■ **AIM OF THE TASK**: Write every line below out again, exactly as given, but leave out the pictures.

■ **INFORMATION SUPPLIED**:
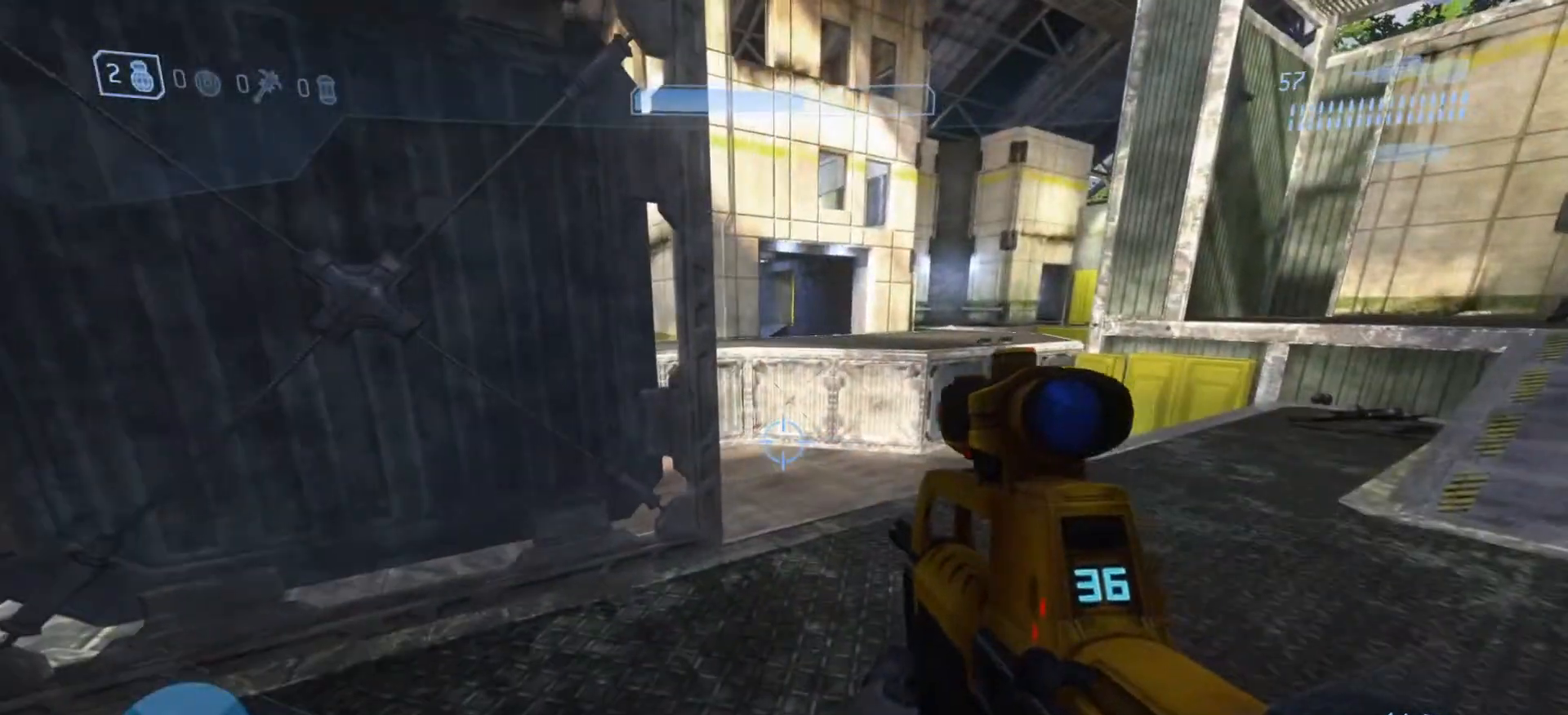
{"buttons": [], "left_stick": "center", "right_stick": "right", "events": [[17, "right_stick", "up-right"], [117, "right_stick", "right"]]}
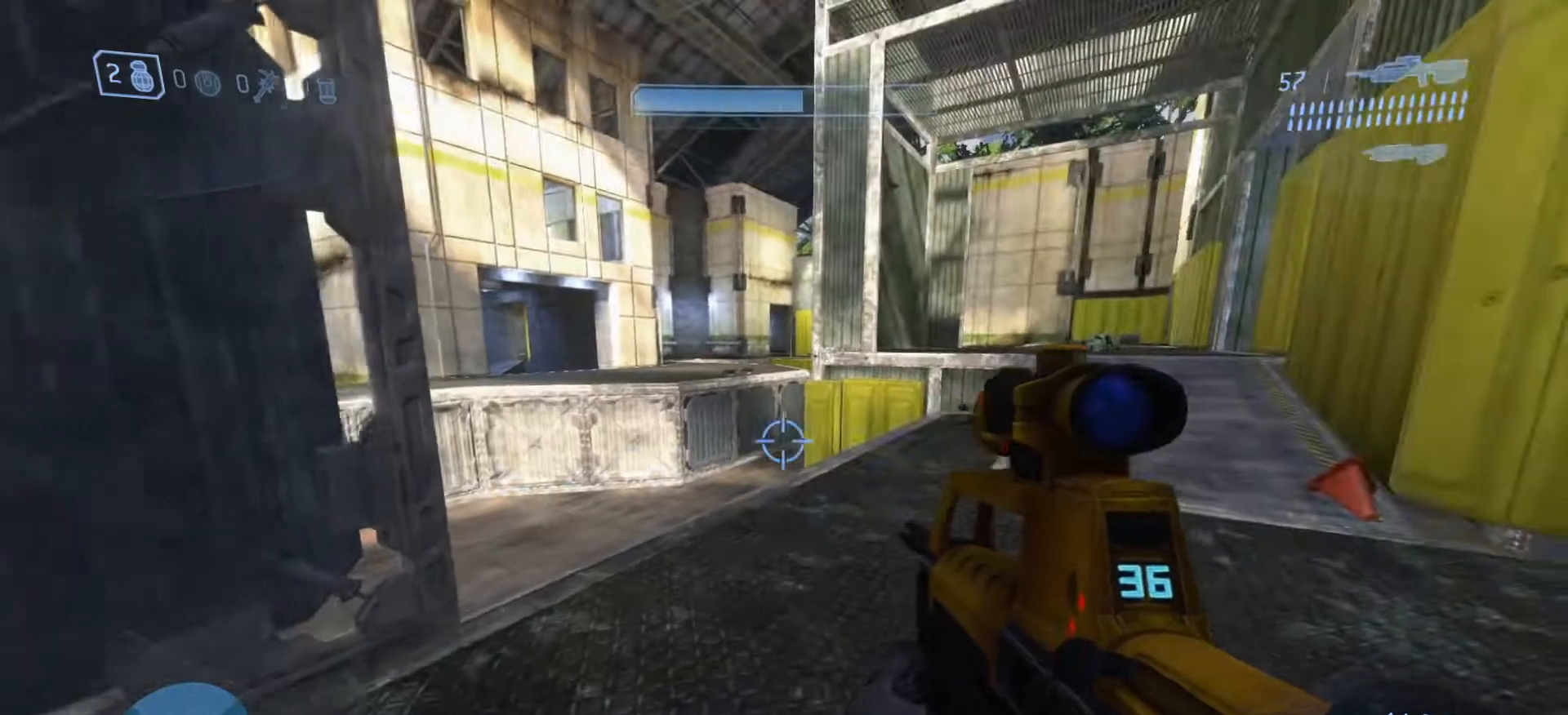
{"buttons": [], "left_stick": "up", "right_stick": "left", "events": [[33, "right_stick", "center"], [150, "right_stick", "left"], [417, "left_stick", "up"]]}
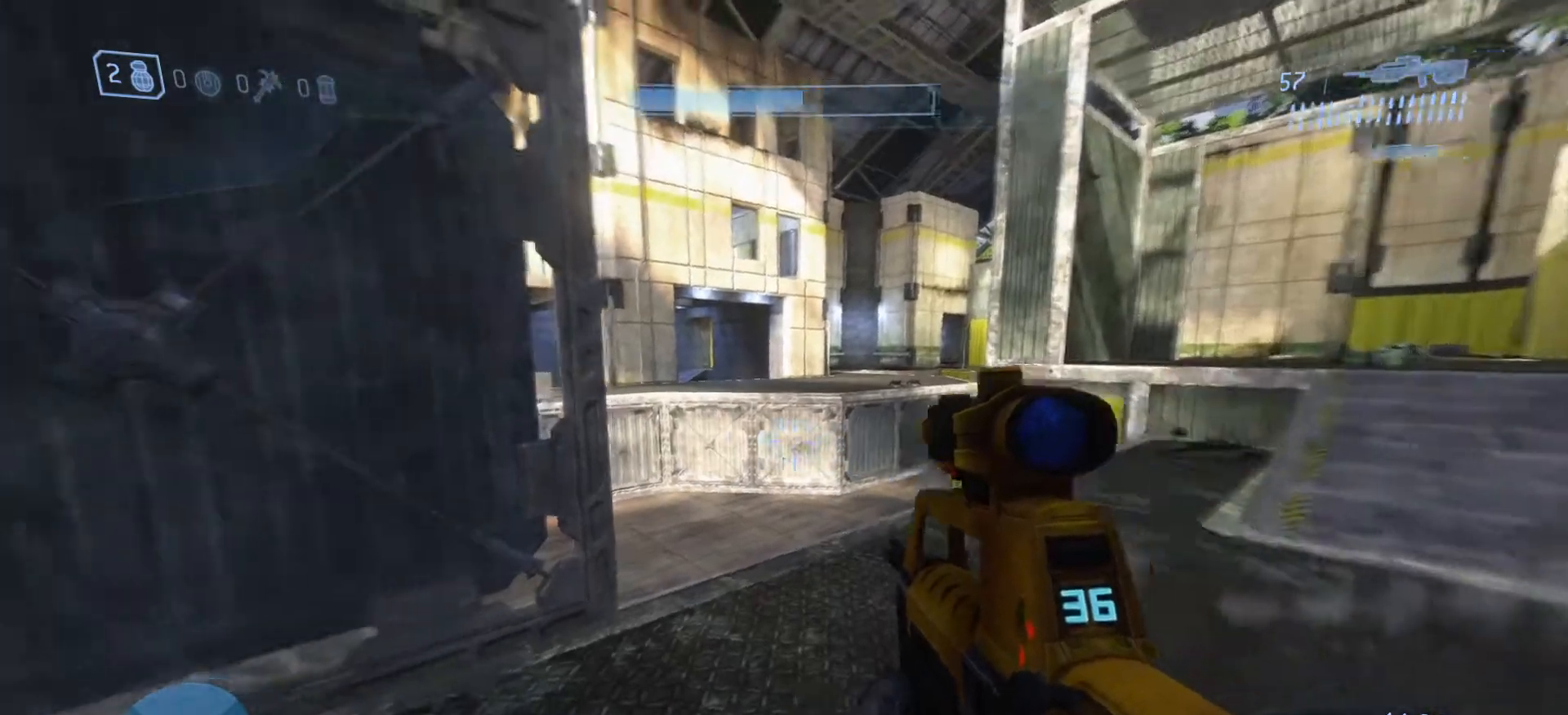
{"buttons": [], "left_stick": "up-left", "right_stick": "center", "events": [[67, "left_stick", "left"], [401, "left_stick", "up-left"], [434, "right_stick", "center"]]}
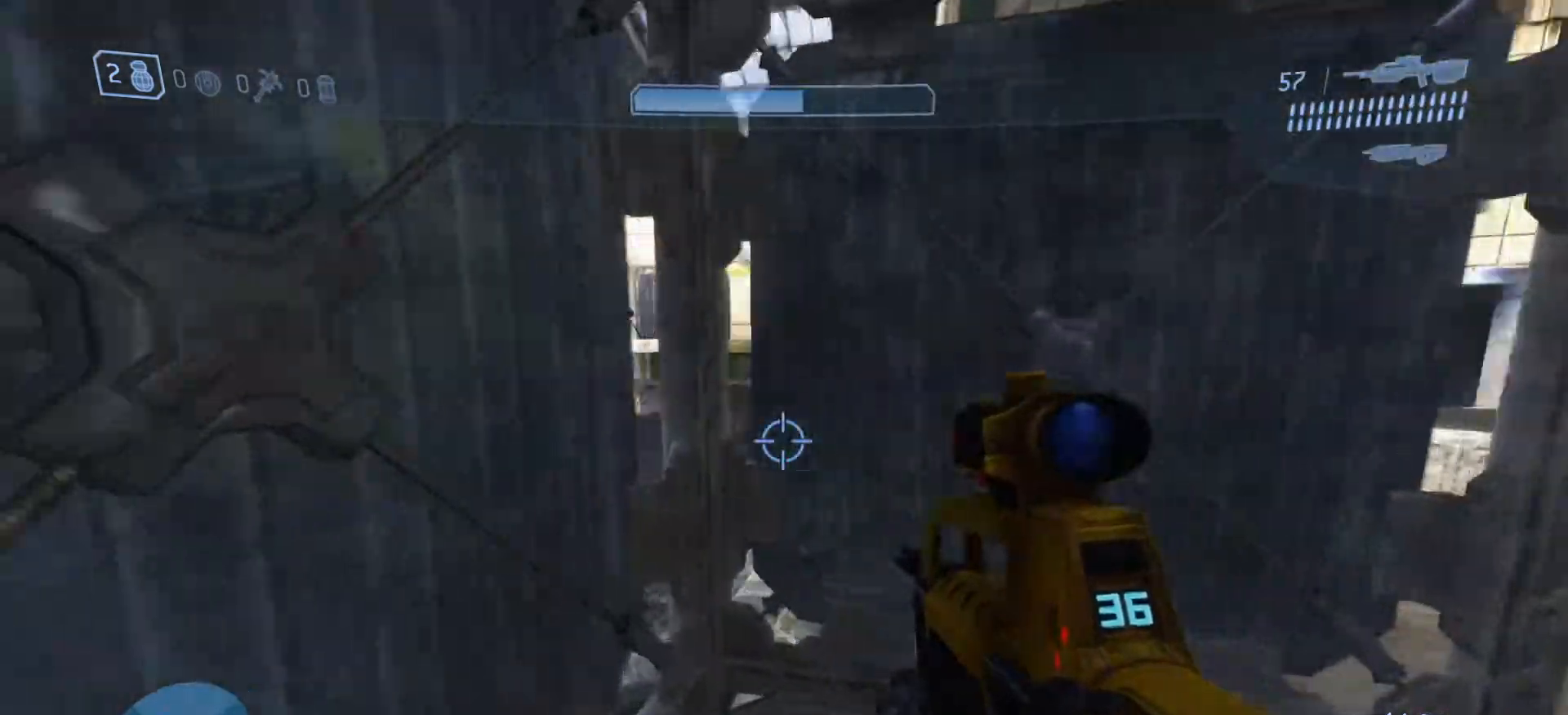
{"buttons": [], "left_stick": "center", "right_stick": "center", "events": [[17, "right_stick", "right"], [334, "right_stick", "center"], [367, "left_stick", "center"]]}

■ **TASK RESPONSE**:
{"buttons": [], "left_stick": "center", "right_stick": "right", "events": [[17, "right_stick", "up-right"], [117, "right_stick", "right"]]}
{"buttons": [], "left_stick": "up", "right_stick": "left", "events": [[33, "right_stick", "center"], [150, "right_stick", "left"], [417, "left_stick", "up"]]}
{"buttons": [], "left_stick": "up-left", "right_stick": "center", "events": [[67, "left_stick", "left"], [401, "left_stick", "up-left"], [434, "right_stick", "center"]]}
{"buttons": [], "left_stick": "center", "right_stick": "center", "events": [[17, "right_stick", "right"], [334, "right_stick", "center"], [367, "left_stick", "center"]]}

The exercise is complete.